## The problem
Reproduce the lines word for word, starting with the first line and going on through the line with "4: (390, 351)".

## Material to process
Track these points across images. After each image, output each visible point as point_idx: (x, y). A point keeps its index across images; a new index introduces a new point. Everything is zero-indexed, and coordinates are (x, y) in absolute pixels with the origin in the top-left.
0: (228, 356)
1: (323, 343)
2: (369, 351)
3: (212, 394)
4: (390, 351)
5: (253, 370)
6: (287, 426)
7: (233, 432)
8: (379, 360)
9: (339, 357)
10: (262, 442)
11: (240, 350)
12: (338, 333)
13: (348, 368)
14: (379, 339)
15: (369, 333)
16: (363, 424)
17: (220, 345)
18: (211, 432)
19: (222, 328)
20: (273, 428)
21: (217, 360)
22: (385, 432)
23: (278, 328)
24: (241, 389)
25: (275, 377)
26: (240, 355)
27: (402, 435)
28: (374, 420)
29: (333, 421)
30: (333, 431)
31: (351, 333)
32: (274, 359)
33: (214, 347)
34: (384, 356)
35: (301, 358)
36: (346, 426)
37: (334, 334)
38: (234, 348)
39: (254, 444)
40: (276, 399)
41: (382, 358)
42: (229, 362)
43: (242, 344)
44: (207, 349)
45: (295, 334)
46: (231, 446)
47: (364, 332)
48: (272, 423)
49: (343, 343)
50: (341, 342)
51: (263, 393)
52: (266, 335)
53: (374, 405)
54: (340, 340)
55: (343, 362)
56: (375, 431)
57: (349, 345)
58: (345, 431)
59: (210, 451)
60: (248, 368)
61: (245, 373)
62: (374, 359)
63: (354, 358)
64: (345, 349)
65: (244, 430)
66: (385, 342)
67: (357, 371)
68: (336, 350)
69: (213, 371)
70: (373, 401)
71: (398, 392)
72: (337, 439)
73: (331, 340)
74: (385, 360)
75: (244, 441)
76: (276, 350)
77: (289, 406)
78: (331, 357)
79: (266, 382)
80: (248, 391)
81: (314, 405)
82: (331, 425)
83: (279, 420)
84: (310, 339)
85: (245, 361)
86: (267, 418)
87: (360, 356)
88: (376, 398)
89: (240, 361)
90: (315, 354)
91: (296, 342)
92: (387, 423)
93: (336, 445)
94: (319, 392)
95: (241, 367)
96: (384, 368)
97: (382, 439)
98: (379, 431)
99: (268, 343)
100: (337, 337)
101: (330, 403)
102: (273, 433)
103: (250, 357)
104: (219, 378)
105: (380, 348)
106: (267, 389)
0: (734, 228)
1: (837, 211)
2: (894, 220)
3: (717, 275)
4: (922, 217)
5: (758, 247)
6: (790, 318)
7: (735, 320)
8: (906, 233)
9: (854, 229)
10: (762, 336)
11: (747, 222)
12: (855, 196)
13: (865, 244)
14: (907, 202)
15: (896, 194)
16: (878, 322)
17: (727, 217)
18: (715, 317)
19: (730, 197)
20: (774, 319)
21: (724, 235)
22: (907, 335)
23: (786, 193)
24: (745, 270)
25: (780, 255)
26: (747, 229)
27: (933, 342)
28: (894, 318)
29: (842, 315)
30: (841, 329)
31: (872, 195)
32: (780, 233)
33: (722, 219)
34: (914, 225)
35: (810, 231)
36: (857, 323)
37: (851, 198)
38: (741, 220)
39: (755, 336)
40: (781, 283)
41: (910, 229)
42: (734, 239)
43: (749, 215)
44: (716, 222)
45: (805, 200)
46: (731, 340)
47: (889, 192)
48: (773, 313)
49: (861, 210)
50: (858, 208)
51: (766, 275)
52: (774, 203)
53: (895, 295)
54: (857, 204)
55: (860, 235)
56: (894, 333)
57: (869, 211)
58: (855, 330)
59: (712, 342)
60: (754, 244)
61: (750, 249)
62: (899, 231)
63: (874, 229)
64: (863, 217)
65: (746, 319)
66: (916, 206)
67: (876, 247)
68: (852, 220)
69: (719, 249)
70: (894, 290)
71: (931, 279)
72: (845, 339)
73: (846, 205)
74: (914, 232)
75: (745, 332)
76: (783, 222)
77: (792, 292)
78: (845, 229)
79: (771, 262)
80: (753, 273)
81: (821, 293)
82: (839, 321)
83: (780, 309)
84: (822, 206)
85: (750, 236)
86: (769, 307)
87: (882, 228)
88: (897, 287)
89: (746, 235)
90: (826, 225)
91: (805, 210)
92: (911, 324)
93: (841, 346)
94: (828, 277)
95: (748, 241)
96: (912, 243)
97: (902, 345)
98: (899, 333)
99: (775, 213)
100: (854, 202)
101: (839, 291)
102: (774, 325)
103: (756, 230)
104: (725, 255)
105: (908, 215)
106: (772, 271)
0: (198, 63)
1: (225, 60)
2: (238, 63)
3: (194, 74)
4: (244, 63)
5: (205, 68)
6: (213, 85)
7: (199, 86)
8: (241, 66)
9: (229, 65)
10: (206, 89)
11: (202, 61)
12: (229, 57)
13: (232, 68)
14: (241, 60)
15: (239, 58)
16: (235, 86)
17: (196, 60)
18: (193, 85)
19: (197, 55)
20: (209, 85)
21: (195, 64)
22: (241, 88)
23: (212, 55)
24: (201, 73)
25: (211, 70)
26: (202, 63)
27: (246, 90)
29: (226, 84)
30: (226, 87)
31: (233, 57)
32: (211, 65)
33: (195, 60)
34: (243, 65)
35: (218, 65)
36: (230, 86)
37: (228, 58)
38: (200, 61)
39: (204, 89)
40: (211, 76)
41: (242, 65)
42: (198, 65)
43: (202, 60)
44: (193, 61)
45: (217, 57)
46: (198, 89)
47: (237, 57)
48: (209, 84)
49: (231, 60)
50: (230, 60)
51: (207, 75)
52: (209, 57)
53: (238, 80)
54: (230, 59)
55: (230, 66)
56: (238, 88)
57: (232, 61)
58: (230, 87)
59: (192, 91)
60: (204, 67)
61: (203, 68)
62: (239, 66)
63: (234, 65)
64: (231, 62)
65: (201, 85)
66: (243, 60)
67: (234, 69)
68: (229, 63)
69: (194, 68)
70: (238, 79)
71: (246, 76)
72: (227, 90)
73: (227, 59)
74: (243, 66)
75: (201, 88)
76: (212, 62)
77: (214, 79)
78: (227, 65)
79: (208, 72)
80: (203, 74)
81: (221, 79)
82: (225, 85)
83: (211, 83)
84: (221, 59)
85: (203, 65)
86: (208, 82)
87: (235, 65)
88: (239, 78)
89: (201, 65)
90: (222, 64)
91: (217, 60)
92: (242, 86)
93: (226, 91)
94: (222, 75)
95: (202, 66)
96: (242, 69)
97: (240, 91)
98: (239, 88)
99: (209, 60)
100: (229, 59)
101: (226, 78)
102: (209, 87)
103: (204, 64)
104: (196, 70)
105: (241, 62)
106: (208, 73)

## Your response
Track these points across images. After each image, output each visible point as point_idx: (x, y). A point keeps its index across images; a new index introduces a new point. Everything is zero-indexed, and coordinates are (x, y) in absolute pixels with the origin in the top-left.
0: (228, 356)
1: (323, 343)
2: (369, 351)
3: (212, 394)
4: (390, 351)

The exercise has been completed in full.